Major Ayers calculated heavily. Jenny stood docile and rife, projecting her little enticing aura, doing her best. “I say,” he said presently, “suppose we pop down there tomorrow—you and I?”
“Tomorrow?” Jenny repeated with soft astonishment.
“Tonight, then,” he amended. “What d’ye say?”
“Tonight? Can we get there tonight? It’s kind of late, ain’t it? How’ll we get there?”
“Like those people who went this morning did. There’s a tram or a bus, isn’t there? Or a train at the nearest village?”
“I don’t know. They come back in a boat.”
“Oh, a boat.” Major Ayers considered a moment. “Well, no matter: we’ll wait until tomorrow, then. We’ll go tomorrow, eh?”
“Yes, sir,” Jenny repeated tirelessly, passive and rife, projecting her emanation. Once more Major Ayers looked about him. Then he moved his hand from the rail and as Jenny, seeing the movement, turned to him with a slow unreluctance, he chucked her under the chin.
“Right, then,” he said briskly, moving away. “Tomorrow it is.” Jenny gazed after him in passive astonishment and he turned and came back to her, and giving her an intimate inviting glare he chucked her again under her soft surprised chin. Then he departed permanently.
Jenny gazed after his tweedclad dissolving shape, watching him out of sight. He sure is a foreigner, she told herself.

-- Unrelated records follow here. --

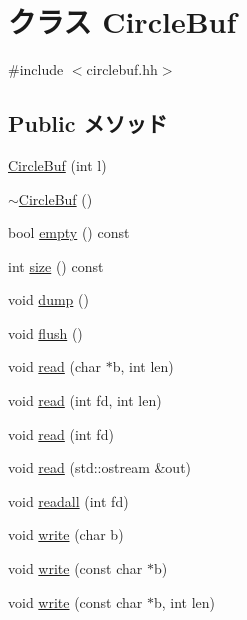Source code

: \hypertarget{classCircleBuf}{
\section{クラス CircleBuf}
\label{classCircleBuf}
}


{\ttfamily \#include $<$circlebuf.hh$>$}\subsection*{Public メソッド}
\begin{DoxyCompactItemize}
\item 
\hyperlink{classCircleBuf_af891350dcd605da7c72c31ef7f5d6fa8}{CircleBuf} (int l)
\item 
\hyperlink{classCircleBuf_a4b75d682afe5fefd7d4333f411379e20}{$\sim$CircleBuf} ()
\item 
bool \hyperlink{classCircleBuf_ac6e61de369e994009e36f344f99c15ad}{empty} () const 
\item 
int \hyperlink{classCircleBuf_ab8e4e3e2a7bf18888b71bdf9dda0770b}{size} () const 
\item 
void \hyperlink{classCircleBuf_accd2600060dbaee3a3b41aed4034c63c}{dump} ()
\item 
void \hyperlink{classCircleBuf_adac116554b543b7c4228c018a85882f5}{flush} ()
\item 
void \hyperlink{classCircleBuf_a208ffb7fc988270a34244c2004d9a6e2}{read} (char $\ast$b, int len)
\item 
void \hyperlink{classCircleBuf_a456a2875e76e14ea14f598f248506f21}{read} (int fd, int len)
\item 
void \hyperlink{classCircleBuf_a7d3756c26077c588c877e36f8b3c94af}{read} (int fd)
\item 
void \hyperlink{classCircleBuf_affdc602556fb4fb51bfa307d5aa4f956}{read} (std::ostream \&out)
\item 
void \hyperlink{classCircleBuf_a3c78951b2792a613e4cff9194ced196c}{readall} (int fd)
\item 
void \hyperlink{classCircleBuf_a03ed9bf9f1a85f8085db042491f62b1d}{write} (char b)
\item 
void \hyperlink{classCircleBuf_adeb1ea40a2a10d78a2143225d4c8045b}{write} (const char $\ast$b)
\item 
void \hyperlink{classCircleBuf_a4dc60fcb37e3faf4658e301baf4a2be8}{write} (const char $\ast$b, int len)
\end{DoxyCompactItemize}

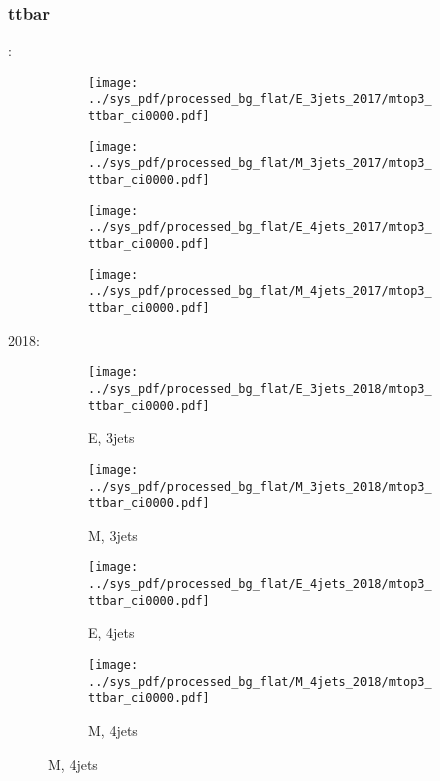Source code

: \documentclass{beamer}
\begin{document}
\begin{frame}
\frametitle{ttbar}
\fontsize{5}{1}:
\begin{figure}
\centering
\begin{subfigure}[b]{0.24\textwidth}
\texttt{[image: ../sys\_pdf/processed\_bg\_flat/E\_3jets\_2017/mtop3\_ttbar\_ci0000.pdf]}
\end{subfigure}
\begin{subfigure}[b]{0.24\textwidth}
\texttt{[image: ../sys\_pdf/processed\_bg\_flat/M\_3jets\_2017/mtop3\_ttbar\_ci0000.pdf]}
\end{subfigure}
\begin{subfigure}[b]{0.24\textwidth}
\texttt{[image: ../sys\_pdf/processed\_bg\_flat/E\_4jets\_2017/mtop3\_ttbar\_ci0000.pdf]}
\end{subfigure}
\begin{subfigure}[b]{0.24\textwidth}
\texttt{[image: ../sys\_pdf/processed\_bg\_flat/M\_4jets\_2017/mtop3\_ttbar\_ci0000.pdf]}
\end{subfigure}
\end{figure}
2018:
\begin{figure}
\centering
\begin{subfigure}[b]{0.24\textwidth}
\texttt{[image: ../sys\_pdf/processed\_bg\_flat/E\_3jets\_2018/mtop3\_ttbar\_ci0000.pdf]}
\captionsetup{font=tiny}
\caption{E, 3jets}
\end{subfigure}
\begin{subfigure}[b]{0.24\textwidth}
\texttt{[image: ../sys\_pdf/processed\_bg\_flat/M\_3jets\_2018/mtop3\_ttbar\_ci0000.pdf]}
\captionsetup{font=tiny}
\caption{M, 3jets}
\end{subfigure}
\begin{subfigure}[b]{0.24\textwidth}
\texttt{[image: ../sys\_pdf/processed\_bg\_flat/E\_4jets\_2018/mtop3\_ttbar\_ci0000.pdf]}
\captionsetup{font=tiny}
\caption{E, 4jets}
\end{subfigure}
\begin{subfigure}[b]{0.24\textwidth}
\texttt{[image: ../sys\_pdf/processed\_bg\_flat/M\_4jets\_2018/mtop3\_ttbar\_ci0000.pdf]}
\captionsetup{font=tiny}
\caption{M, 4jets}
\end{subfigure}
\end{figure}
\end{frame}
\end{document}

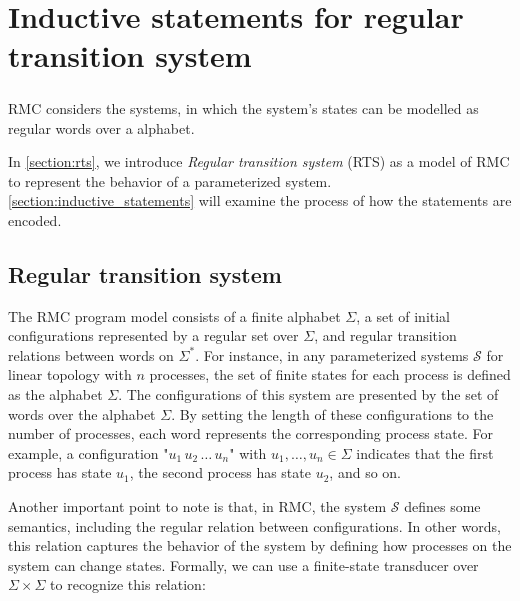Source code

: \chapter{Inductive statements for regular transition system}\label{chapter:inductive_statement}
\paragraph*{}
RMC considers the systems, in which the system's states can be modelled as regular words 
over a alphabet.

In \autoref{section:rts}, we introduce \textit{Regular transition system} (RTS)
as a model of RMC to represent the behavior of a parameterized system.
\autoref{section:inductive_statements} will examine the process of how the statements are encoded.

\section{Regular transition system}\label{section:rts}
The RMC program model consists of a finite alphabet $\Sigma$, 
a set of initial configurations represented by a regular set over $\Sigma$, 
and regular transition relations between words on $\Sigma^*$.
For instance, in any parameterized systems $\mathcal{S}$ for linear topology with $n$ processes, 
the set of finite states for each process is defined as the alphabet $\Sigma$.
The configurations of this system are presented by the set of words over the alphabet $\Sigma$.
By setting the length of these configurations to the number of processes, 
each word represents the corresponding process state.
For example, a configuration "$u_1 \, u_2 \, \dots \, u_n$" with $u_1,\dots,u_n \in \Sigma$ indicates that the first process 
has state $u_1$, the second process has state $u_2$, and so on.

Another important point to note is that, in RMC, the system $\mathcal{S}$ defines some semantics, 
including the regular relation between configurations. 
In other words, this relation captures the behavior of the system by defining 
how processes on the system can change states.
Formally, we can use a finite-state transducer over $\Sigma \times \Sigma$ to recognize this relation:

She sighed.
* * *
The water lapped at the hull of the yacht with little sounds, little hushed sounds like boneless hands might make, and she leaned again over the rail, gazing downward into the dark water.
He would be refined as anybody, she mused to herself. Being her brother . . . more refined, because she had been away all day with that waiter in the dining room. . . . But maybe the waiter was refined, too. Except I never found many boys that . . . I guess her aunt must have jumped on her. I wonder what she’d ’a’ done when they come back, if we’d got the boat started and went away . . . and now that redheaded man and She says he’s drownded. . . .

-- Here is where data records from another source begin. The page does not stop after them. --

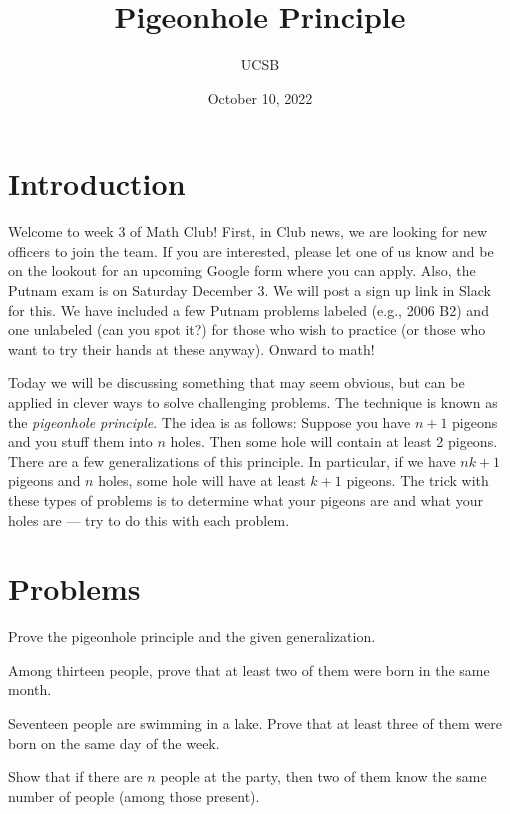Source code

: \documentclass{article}
\title{Pigeonhole Principle}
\author{UCSB}
\date{October 10, 2022}
\begin{document}
\section{Introduction}

Welcome to week 3 of Math Club!
First, in Club news, we are looking for new officers to join the team.
If you are interested, please let one of us know and be on the lookout for an upcoming Google form where you can apply.
Also, the Putnam exam is on Saturday December 3.
We will post a sign up link in Slack for this.
We have included a few Putnam problems labeled (e.g., 2006 B2) and one unlabeled (can you spot it?) for those who wish to practice (or those who want to try their hands at these anyway).
Onward to math!

Today we will be discussing something that may seem obvious, but can be applied in clever ways to solve challenging problems.
The technique is known as the \textit{pigeonhole principle}.
The idea is as follows: Suppose you have \(n+1\) pigeons and you stuff them into \(n\) holes.
Then some hole will contain at least 2 pigeons.
There are a few generalizations of this principle.
In particular, if we have \(nk+1\) pigeons and \(n\) holes, some hole will have at least \(k+1\) pigeons.
The trick with these types of problems is to determine what your pigeons are and what your holes are --- try to do this with each problem.

\section{Problems}

\begin{exercise}
    Prove the pigeonhole principle and the given generalization.
\end{exercise}

\begin{exercise}
    Among thirteen people, prove that at least two of them were born in the same month.
\end{exercise}

\begin{exercise}
    Seventeen people are swimming in a lake.
    Prove that at least three of them were born on the same day of the week.
\end{exercise}

\begin{exercise}
    Show that if there are \(n\) people at the party, then two of them know the same number of people (among those present).
\end{exercise}
\end{document}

Jenny gazed into the dark water, thinking of death, of being helpless in that terrible suffocating resilience of water, feeling again that utter and dreadful helpfulness of terror and fear. So when Mr. Talliaferro was suddenly and silently beside her, touching her, she recognized him by instinct. And feeling again her world become unstable and shifting beneath her, feeling all familiar solid things fall away from under her and seeing familiar faces and objects arc swooping away from her as she plunged from glaring sunlight through a timeless interval into Fear like a green lambence straying to receive her, she was stark and tranced. But at last she could move again, screaming.

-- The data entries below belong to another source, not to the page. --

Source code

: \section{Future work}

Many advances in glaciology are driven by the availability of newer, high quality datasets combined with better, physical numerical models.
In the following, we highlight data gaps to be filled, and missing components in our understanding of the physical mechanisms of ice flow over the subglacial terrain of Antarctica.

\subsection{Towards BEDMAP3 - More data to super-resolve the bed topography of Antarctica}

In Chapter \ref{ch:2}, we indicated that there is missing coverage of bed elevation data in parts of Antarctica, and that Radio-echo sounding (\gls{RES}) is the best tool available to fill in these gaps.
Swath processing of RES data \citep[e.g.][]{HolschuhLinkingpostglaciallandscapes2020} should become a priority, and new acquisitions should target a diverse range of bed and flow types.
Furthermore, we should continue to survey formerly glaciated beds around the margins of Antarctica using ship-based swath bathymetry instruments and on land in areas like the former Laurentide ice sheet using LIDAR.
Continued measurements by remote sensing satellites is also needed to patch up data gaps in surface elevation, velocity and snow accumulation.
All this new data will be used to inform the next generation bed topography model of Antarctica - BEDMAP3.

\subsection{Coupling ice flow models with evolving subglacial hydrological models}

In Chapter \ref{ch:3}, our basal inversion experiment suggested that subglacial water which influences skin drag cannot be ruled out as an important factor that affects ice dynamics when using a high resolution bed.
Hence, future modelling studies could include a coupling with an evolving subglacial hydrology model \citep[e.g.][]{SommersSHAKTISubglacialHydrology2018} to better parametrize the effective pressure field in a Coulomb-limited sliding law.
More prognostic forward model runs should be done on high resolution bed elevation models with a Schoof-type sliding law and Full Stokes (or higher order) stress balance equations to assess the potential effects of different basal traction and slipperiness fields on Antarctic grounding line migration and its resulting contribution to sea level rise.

“You scared me so bad,” she gasped piteously, shrinking from him. She turned and ran, ran toward light, toward the security of walls.
* * *
The room was dark: no sound within it, and after the dim spaciousness of the deck it seemed close and hot. But here were comfortable walls and Jenny snapped on the light and entered, entered into an atmosphere of familiarity. Here was a vague ghost of the scent she liked and with which she had happily been impregnated when she came aboard and which had not yet completely died away, and the thin sharp odor of lilacs which she had come to associate with Mrs. Wiseman and which lingered also in the room, and the other’s clothing, and her own comb on the dressing table and the bright metal cylinder of her lip-stick beside it.
Jenny looked at her face in the mirror for a while. Then she removed a garment and returned to gaze at her stainless pink- and-whiteness, ineffable, unmarred by any thought at all. Then she removed the rest of her clothes, and again before the glass she passed her comb through the drowsing miniature Golconda of her hair, then she got her naked body placidly into bed, as was h
er habit since three nights.
But she didn’t turn out the light. She lay in her berth, gazing up at the smug glare of light upon the painted unbroken sweep of the ceiling. Time passed while she lay rosy and motionless, measured away by the small boneless hands of water lapping against the hull beyond the port; and she could-hear feet also, and people moving about and making sounds.
She didn’t know what it was she wanted, except it was something. So she lay on her back rosy and quiet beneath the unshaded glare of the inadequate light, and after a while she thought that maybe she was going to cry. Maybe that was it, so she lay naked and rosy and passive on her back, waiting to begin.